--- begin Records to use ---

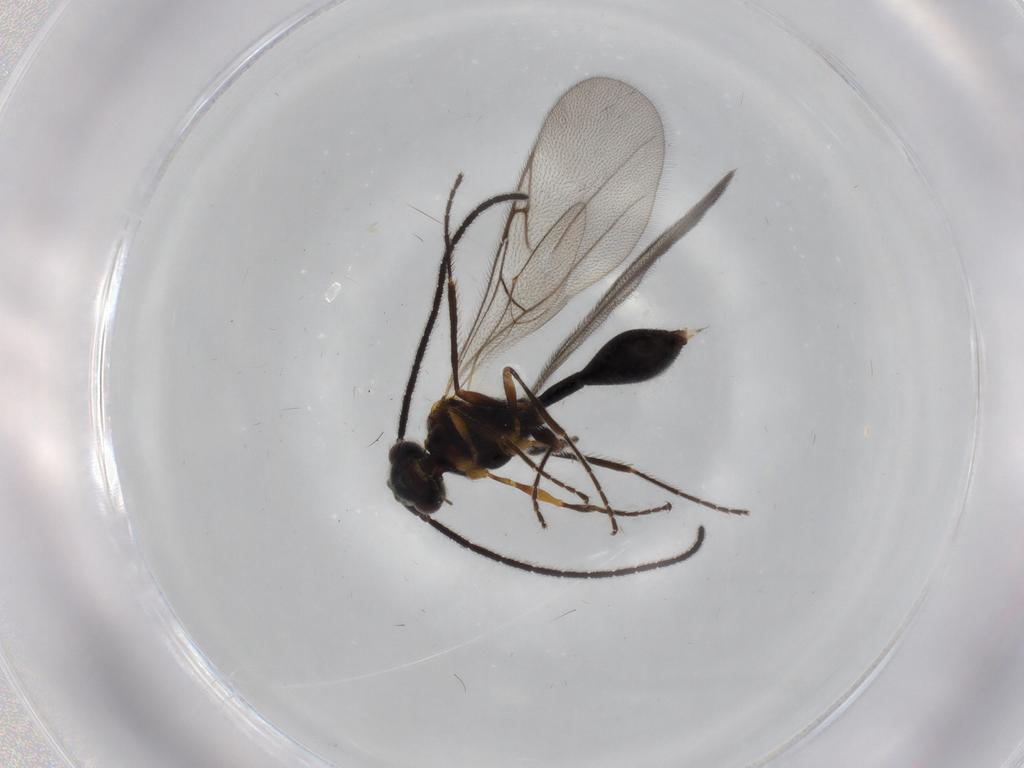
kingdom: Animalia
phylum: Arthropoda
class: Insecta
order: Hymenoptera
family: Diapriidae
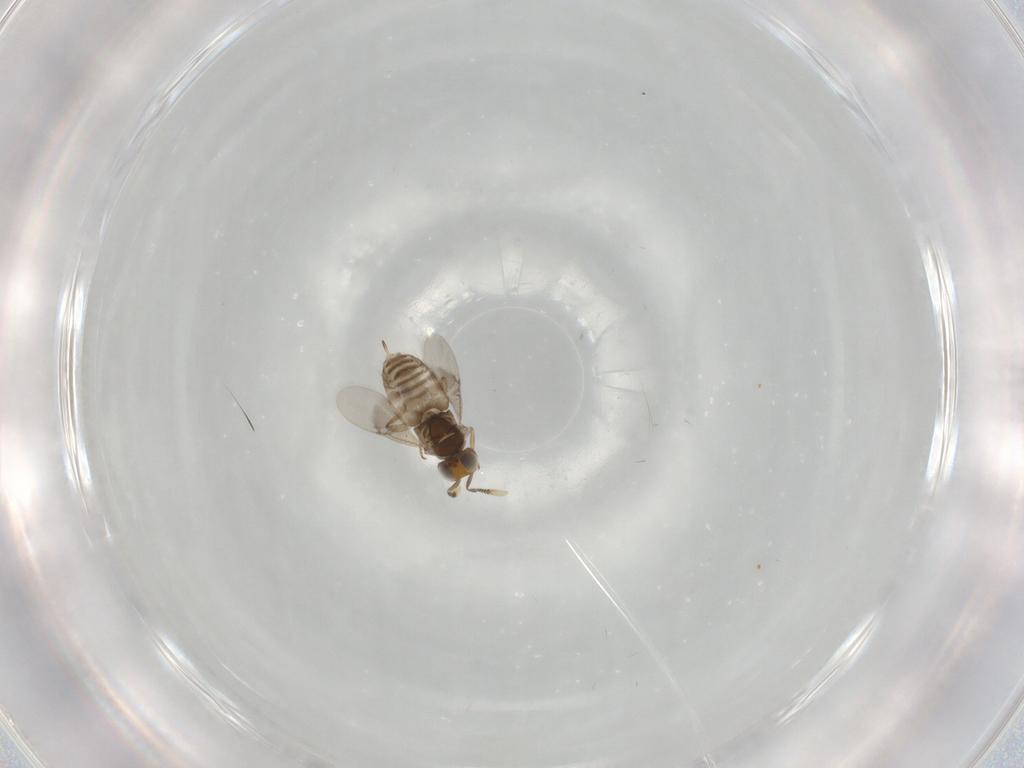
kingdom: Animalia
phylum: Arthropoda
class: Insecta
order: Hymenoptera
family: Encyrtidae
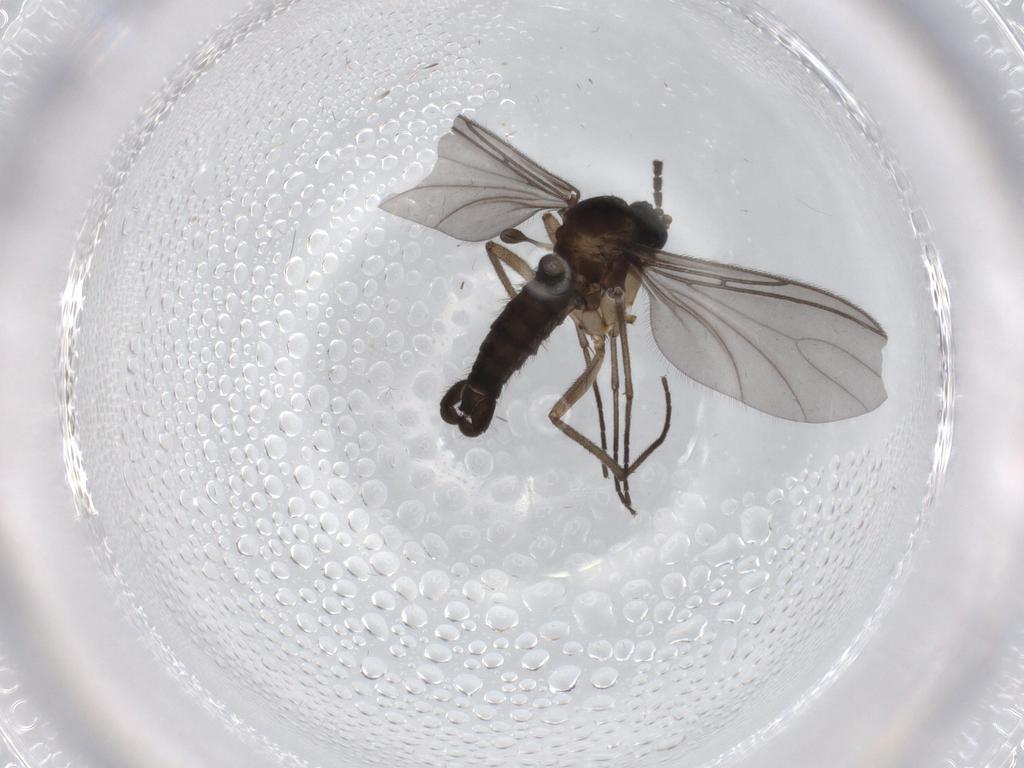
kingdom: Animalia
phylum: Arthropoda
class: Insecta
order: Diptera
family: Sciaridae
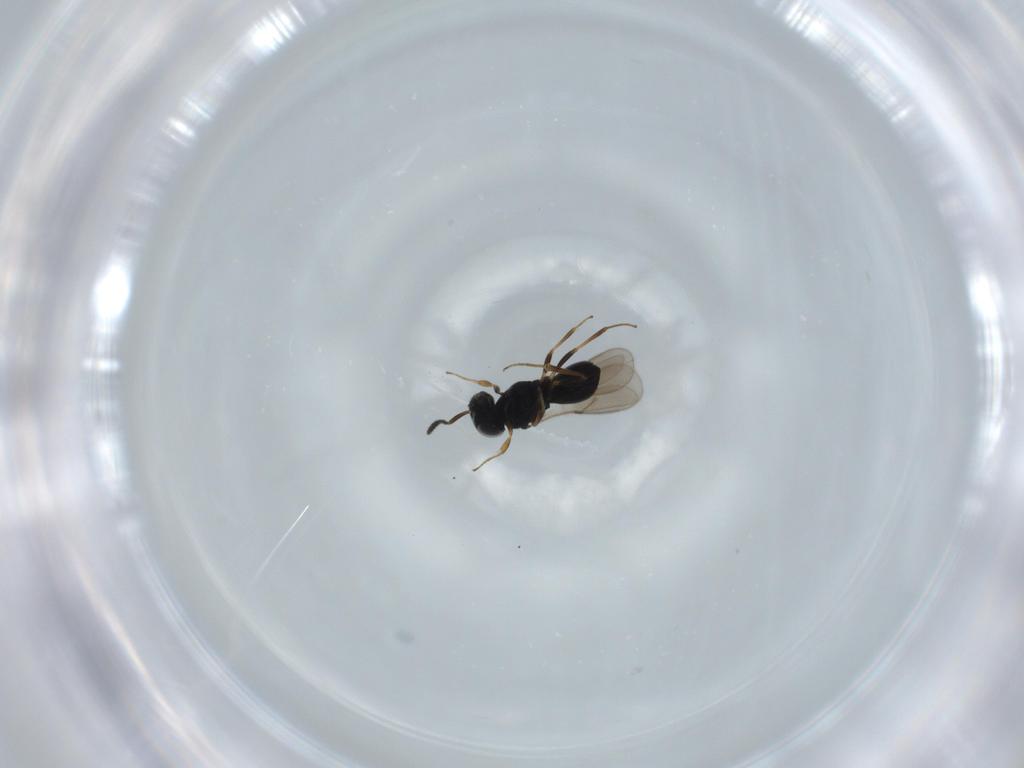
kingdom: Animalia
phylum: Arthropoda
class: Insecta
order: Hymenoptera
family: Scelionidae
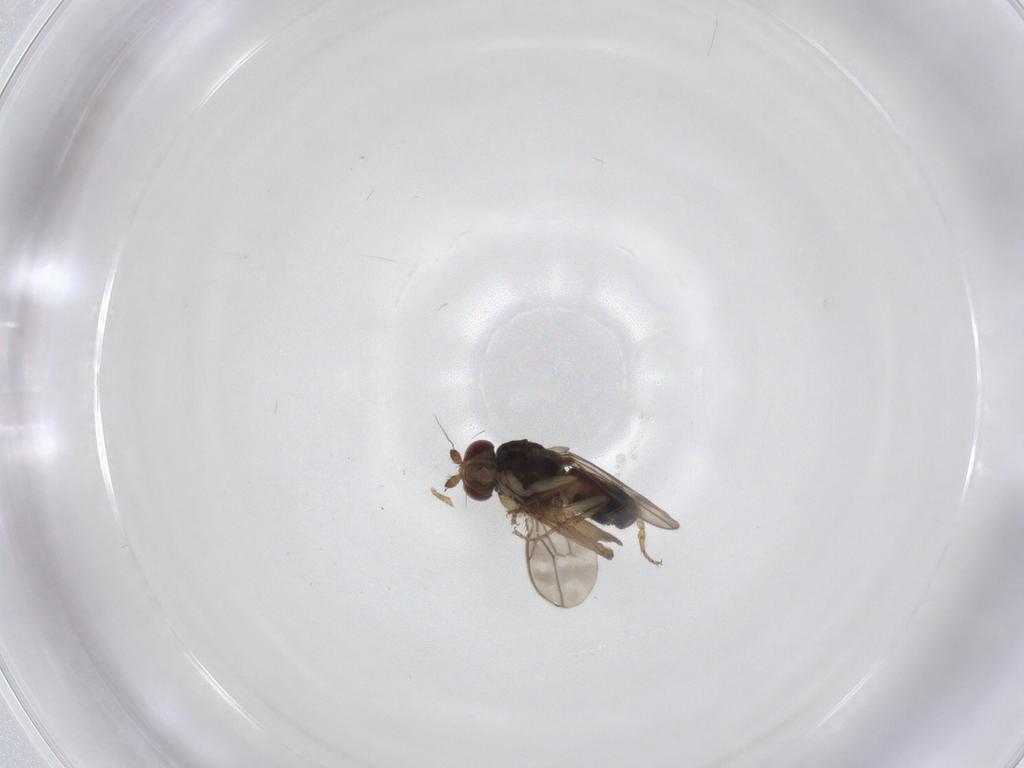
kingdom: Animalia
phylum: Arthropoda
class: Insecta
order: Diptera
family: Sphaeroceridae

--- end Records to use ---
--- begin Records to use ---

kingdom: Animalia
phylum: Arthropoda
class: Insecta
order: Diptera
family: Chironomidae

--- end Records to use ---

→ Challenge
Update the records from the line with "family: Sciaridae" up to and including the line with "family: Sphaeroceridae", replacing "phylum" with "division" and changing nothing else. Give only those lines, with the pictures left out.

→ Response to this task
family: Sciaridae
kingdom: Animalia
division: Arthropoda
class: Insecta
order: Hymenoptera
family: Scelionidae
kingdom: Animalia
division: Arthropoda
class: Insecta
order: Diptera
family: Sphaeroceridae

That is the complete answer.